By Ken McCormick
Vice President of Relationship Management

How to Achieve Smart Credit Fitness

Jan 20, 2017

  • Helpful Tips
  • Mortgage Rates
  • NASB

Many Americans learned the value of smart credit habits during the 2009 recession. The Federal Reserve’s decision to raise the national interest rate means it’s time to apply those lessons.

Take care of outstanding credit issues while rates are low. As the unemployment rate drops, Federal interest rates are likely to rise. While rates are low, paying down any existing lines of credit is important before another climb.

If the Federal Reserve declares the economy is getting stronger, it is likely to raise national interest rates. These hikes will directly affect lines of credit, specifically credit cards and Home Equity Lines of Credit (HELOC).

Raising short-term rates (increasing the costs to borrower money) discourages or limits businesses from raising the price of the goods or services they sell.

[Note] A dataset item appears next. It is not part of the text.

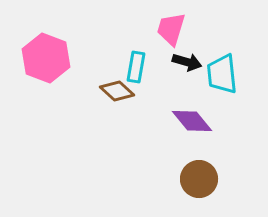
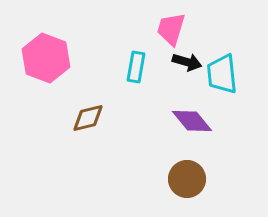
brown diamond: moved 29 px left, 27 px down; rotated 56 degrees counterclockwise
brown circle: moved 12 px left
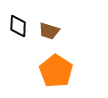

Raising short-term rates is the primary weapon the Fed uses to fight inflation. Since 2008, U.S. inflation has remained relatively stable. 

When unemployment was at its lowest, the credit rate spiked the most. Between 2004 and 2007, rates climbed from 5.25% to 8.25%—an average of one point per year. We enter the 2016 calendar with an interest rate of 3.5%, a 4.75% decrease from the high point in 2007. This is the first increase in seven years since the Federal Reserve locked the rate at 3.25% in September 2009.

The best advice is to treat this interest rate climb with the lessons from the 2009 market recession. If the Fed’s gradual rate hike is an indication of things to come, it’s important to review your finances to see how your existing debt from certain lines of credit might affect your monthly budget.

Take the time to pay down any outstanding balances when you can afford it. This will help minimize the effect of another Fed interest rate announcement on your wallet.